### WORK ITEM
Pick out each line of the material below that contains the word "assistance", and copy those lines.

### DATA IN THIS EXERCISE
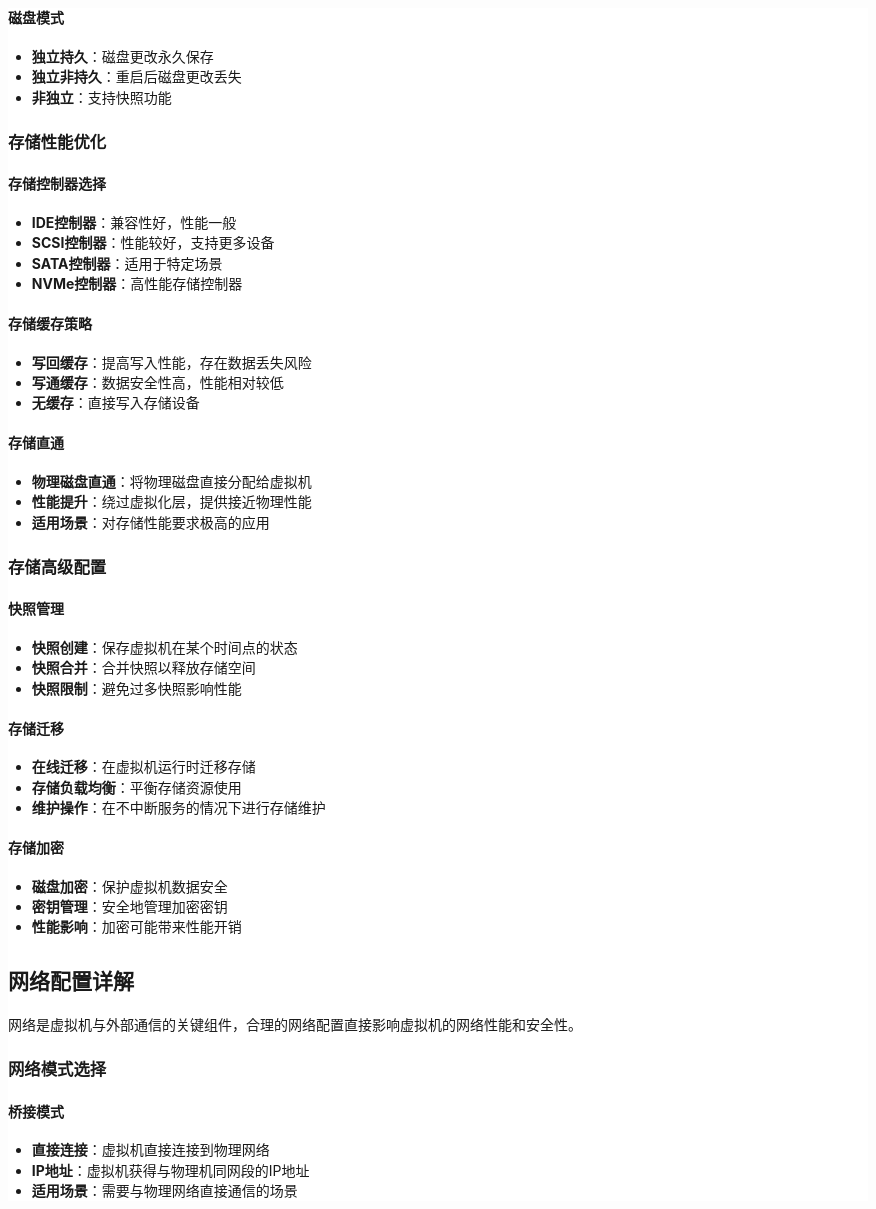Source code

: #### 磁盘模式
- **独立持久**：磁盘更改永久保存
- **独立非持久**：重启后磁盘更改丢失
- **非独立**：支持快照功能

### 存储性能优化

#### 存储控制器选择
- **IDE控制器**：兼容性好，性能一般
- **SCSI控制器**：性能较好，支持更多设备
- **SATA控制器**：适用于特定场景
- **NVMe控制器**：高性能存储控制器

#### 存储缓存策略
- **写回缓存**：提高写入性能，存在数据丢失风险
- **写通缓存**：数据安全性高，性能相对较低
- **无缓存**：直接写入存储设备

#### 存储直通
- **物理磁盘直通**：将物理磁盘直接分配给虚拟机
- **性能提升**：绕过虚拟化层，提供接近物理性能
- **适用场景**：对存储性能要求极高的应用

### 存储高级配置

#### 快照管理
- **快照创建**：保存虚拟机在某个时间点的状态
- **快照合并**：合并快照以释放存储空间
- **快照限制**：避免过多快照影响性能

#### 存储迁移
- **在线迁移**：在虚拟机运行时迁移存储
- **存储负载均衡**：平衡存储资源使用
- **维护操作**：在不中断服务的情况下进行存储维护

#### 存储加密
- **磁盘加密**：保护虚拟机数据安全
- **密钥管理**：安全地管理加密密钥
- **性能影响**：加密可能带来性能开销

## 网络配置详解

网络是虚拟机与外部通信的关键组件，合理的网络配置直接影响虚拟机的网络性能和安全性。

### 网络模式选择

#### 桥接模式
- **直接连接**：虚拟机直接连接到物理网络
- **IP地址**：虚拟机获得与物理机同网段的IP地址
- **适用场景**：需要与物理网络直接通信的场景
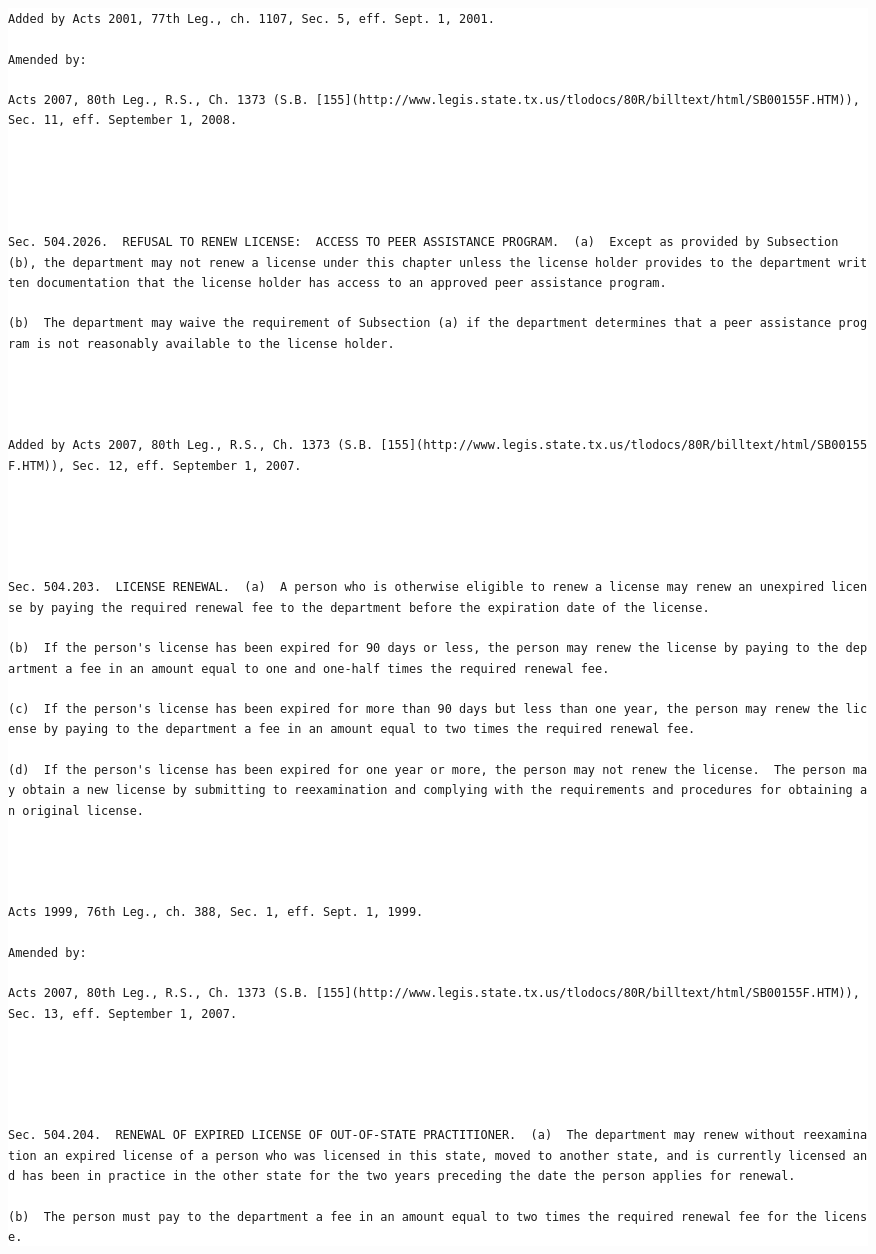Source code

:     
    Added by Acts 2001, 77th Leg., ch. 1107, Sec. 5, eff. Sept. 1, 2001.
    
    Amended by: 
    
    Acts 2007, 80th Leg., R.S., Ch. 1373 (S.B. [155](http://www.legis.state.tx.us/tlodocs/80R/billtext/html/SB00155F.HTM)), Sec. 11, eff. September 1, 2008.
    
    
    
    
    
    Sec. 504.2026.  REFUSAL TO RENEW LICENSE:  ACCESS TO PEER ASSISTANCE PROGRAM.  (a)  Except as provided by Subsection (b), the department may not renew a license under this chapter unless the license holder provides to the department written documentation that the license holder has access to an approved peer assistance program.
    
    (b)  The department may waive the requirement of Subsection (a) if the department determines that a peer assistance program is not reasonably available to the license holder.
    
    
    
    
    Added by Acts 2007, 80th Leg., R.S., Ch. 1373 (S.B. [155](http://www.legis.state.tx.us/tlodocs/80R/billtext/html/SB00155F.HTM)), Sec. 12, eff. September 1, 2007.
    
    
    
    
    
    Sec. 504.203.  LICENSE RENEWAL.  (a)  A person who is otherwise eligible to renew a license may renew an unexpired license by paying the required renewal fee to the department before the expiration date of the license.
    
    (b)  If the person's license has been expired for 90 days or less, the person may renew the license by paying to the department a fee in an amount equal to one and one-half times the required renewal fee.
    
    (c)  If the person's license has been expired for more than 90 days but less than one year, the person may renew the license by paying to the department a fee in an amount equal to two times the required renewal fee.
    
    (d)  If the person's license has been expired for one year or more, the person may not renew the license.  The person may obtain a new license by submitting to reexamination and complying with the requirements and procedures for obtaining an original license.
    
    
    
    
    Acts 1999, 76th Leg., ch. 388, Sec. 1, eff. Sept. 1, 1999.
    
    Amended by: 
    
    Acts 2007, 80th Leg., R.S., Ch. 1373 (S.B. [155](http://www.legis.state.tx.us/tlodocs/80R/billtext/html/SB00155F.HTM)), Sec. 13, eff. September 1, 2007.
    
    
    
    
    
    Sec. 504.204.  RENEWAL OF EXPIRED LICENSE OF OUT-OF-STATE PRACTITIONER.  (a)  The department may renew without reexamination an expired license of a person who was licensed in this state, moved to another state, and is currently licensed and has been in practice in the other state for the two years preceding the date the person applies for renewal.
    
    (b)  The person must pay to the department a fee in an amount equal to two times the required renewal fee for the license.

### WORKED SOLUTION
    Sec. 504.2026.  REFUSAL TO RENEW LICENSE:  ACCESS TO PEER ASSISTANCE PROGRAM.  (a)  Except as provided by Subsection (b), the department may not renew a license under this chapter unless the license holder provides to the department written documentation that the license holder has access to an approved peer assistance program.
    (b)  The department may waive the requirement of Subsection (a) if the department determines that a peer assistance program is not reasonably available to the license holder.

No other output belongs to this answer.